France demands that Societe Generale return € 2,2 billion in taxes

11/15/2016 - 14:09

French Ministry of Finance has launched a process to return of € 2,2 billion of tax incentives, with which the government has provided Societe Generale bank, due to loss from actions of the institution’s former trader Jerome Kerviel. Les Echos writes this, citing sources.

Mohamed Yahya
Mohamed Yahya
According to the publication, Tax Administration of the Republic intends to return either the entire amount granted to the bank, or part of it.

"The tax authorities have started a procedure for return of tax exemptions previously granted to Societe Generale bank", - said the French authorities. The sum amounts to 2.2 billion euros, which is equal to tax breaks the French government granted bank in 2009-2010 after losses incurred from Kerviel’s financial fraud. 

In September, the Court of Cassation of Versailles ordered former Societe Generale’s trader Kerviel to pay the French bank € 1 million of compensation within Societe Generale vs Kerviel case. The ex-trader himself hasn’t paid the amount prescribed by the court yet.

In 2008, the French bank declared a loss of € 4.9 billion. According to the financial institution, it was caused by actions of Kerviel, who used a special margin trading mechanism to open positions on futures on European stock exchanges’ indices totaling around € 50 billion.

In October 2010, the court found the trader guilty for losses incurred by the bank, and sentenced him to five years in prison, and full compensation for damages. Kerviel remained at large since he appealed.

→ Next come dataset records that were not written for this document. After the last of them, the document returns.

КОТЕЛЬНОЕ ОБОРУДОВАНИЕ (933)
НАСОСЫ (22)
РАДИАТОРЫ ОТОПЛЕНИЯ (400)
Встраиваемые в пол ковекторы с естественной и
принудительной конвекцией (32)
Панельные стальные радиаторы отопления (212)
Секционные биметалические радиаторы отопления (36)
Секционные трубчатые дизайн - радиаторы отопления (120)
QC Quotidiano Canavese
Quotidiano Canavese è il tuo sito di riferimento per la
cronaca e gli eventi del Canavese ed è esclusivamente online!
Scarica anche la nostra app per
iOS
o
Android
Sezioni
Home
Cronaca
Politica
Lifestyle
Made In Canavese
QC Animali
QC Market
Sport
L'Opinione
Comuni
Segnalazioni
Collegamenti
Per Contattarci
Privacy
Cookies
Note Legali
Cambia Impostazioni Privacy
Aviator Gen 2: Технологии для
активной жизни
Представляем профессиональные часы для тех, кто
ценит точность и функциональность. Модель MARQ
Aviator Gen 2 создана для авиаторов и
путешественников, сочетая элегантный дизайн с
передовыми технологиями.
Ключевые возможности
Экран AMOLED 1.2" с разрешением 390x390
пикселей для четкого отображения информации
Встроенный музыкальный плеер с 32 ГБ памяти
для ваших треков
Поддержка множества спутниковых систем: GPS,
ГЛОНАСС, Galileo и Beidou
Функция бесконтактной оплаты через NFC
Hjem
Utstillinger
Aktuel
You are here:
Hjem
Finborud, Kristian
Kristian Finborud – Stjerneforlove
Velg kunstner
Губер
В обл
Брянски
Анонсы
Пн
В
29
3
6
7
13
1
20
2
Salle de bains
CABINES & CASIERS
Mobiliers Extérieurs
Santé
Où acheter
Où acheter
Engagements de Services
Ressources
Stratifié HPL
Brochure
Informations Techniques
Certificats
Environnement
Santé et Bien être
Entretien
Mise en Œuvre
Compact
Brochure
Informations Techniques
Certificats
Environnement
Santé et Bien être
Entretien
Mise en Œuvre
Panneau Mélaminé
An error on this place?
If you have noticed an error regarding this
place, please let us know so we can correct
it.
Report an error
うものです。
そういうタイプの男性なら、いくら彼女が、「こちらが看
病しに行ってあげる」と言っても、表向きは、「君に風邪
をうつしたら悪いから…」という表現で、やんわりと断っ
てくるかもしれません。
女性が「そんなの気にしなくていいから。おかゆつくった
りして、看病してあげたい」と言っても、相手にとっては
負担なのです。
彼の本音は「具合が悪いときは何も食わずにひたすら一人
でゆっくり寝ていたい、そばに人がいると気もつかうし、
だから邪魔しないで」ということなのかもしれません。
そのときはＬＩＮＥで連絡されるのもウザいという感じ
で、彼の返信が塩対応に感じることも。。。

In March 2014, the court canceled its requirement to compensate losses of the bank after consideration of one of the appeals.

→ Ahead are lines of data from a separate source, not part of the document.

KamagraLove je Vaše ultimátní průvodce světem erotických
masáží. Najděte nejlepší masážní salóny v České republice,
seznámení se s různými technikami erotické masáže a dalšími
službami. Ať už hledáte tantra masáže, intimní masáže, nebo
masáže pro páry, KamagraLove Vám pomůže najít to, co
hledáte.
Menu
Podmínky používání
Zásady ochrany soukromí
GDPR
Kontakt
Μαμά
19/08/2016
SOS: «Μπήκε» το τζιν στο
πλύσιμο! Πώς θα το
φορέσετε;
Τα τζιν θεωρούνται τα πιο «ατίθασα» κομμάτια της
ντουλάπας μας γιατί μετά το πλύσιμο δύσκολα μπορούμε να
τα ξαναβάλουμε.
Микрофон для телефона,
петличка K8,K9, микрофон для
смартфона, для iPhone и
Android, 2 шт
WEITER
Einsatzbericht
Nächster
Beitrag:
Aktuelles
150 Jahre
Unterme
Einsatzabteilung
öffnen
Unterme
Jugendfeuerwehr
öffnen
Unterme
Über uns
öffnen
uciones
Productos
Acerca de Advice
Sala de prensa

In June, the culprit won € 100 th. by court action for unfair dismissal. Above that, he also received € 300 thousand-bonus for the year 2007. In addition, the bank was sentenced to immediately pay € 80 thousand to the claimant.

Societe Generale finished the third quarter with a net profit of € 1,1 billion, which turned out better than expected. According to FactSet’s survey, analysts expected to see this figure in the region of € 922 million on the basis of the last three months. At that, the company's net income was still below last year's result by 2%. The same applies to the bank's earnings, which amounted to € 6.01 billion and was worse by 6% than corresponding period of the previous year. 

At the beginning of the week, there were reports that Italian UniCredit and French Societe Generale are discussing a merger. Then, UniCredit's shares rose 5.8%.

Source of Italian news agency Ansa said that the "financial community" is chitchatting about merger of the two banks. In addition to the merger, UniCredit plans to increase capital by € 10 billion.

Current CEO of UniCredit, Jean Pierre Mustier previously served as Head of Corporate and Investment Banking at Societe Generale, and was a member of the bank's Management Board. In July this year, he took lead of UniCredit.